### RECORDS TO PROCESS

================

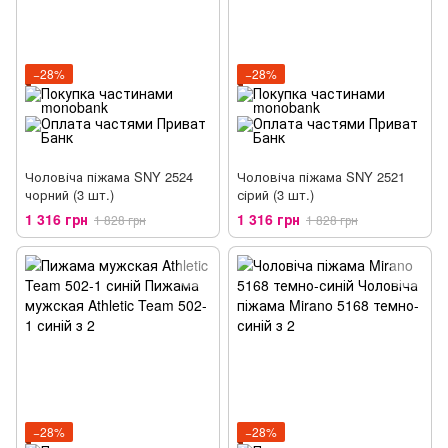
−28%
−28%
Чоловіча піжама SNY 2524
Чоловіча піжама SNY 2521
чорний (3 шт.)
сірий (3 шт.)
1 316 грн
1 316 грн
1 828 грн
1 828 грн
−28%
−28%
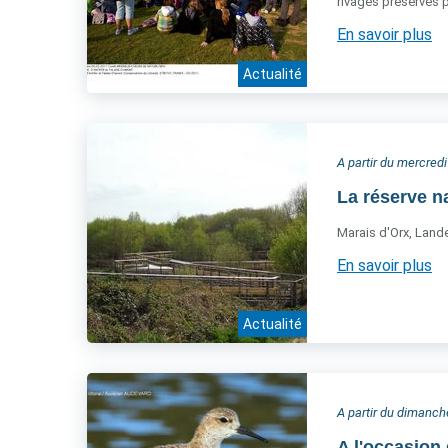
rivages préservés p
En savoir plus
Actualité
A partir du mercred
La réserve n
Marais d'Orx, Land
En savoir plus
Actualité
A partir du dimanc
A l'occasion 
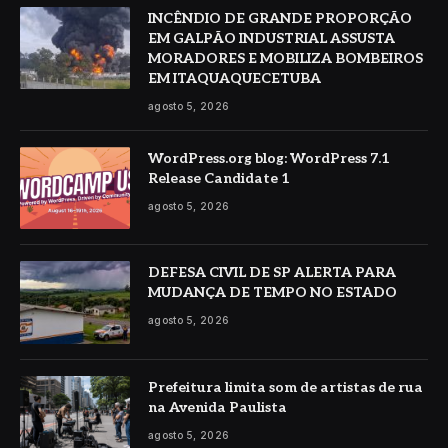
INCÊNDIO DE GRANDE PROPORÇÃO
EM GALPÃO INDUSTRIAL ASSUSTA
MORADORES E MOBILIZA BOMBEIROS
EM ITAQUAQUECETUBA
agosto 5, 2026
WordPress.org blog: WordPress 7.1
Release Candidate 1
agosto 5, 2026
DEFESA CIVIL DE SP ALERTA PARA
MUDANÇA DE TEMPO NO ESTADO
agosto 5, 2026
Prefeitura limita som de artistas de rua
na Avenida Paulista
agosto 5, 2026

================

### WHAT TO WORK ON
Rewrite the text of every row with each "agosto 5, 2026" changed to "5 de agosto de 2026" and everything else left as it is. Don't include the pictures.

### ANSWER AREA
−28%
−28%
Чоловіча піжама SNY 2524
Чоловіча піжама SNY 2521
чорний (3 шт.)
сірий (3 шт.)
1 316 грн
1 316 грн
1 828 грн
1 828 грн
−28%
−28%
rivages préservés p
En savoir plus
Actualité
A partir du mercred
La réserve n
Marais d'Orx, Land
En savoir plus
Actualité
A partir du dimanc
A l'occasion 
INCÊNDIO DE GRANDE PROPORÇÃO
EM GALPÃO INDUSTRIAL ASSUSTA
MORADORES E MOBILIZA BOMBEIROS
EM ITAQUAQUECETUBA
5 de agosto de 2026
WordPress.org blog: WordPress 7.1
Release Candidate 1
5 de agosto de 2026
DEFESA CIVIL DE SP ALERTA PARA
MUDANÇA DE TEMPO NO ESTADO
5 de agosto de 2026
Prefeitura limita som de artistas de rua
na Avenida Paulista
5 de agosto de 2026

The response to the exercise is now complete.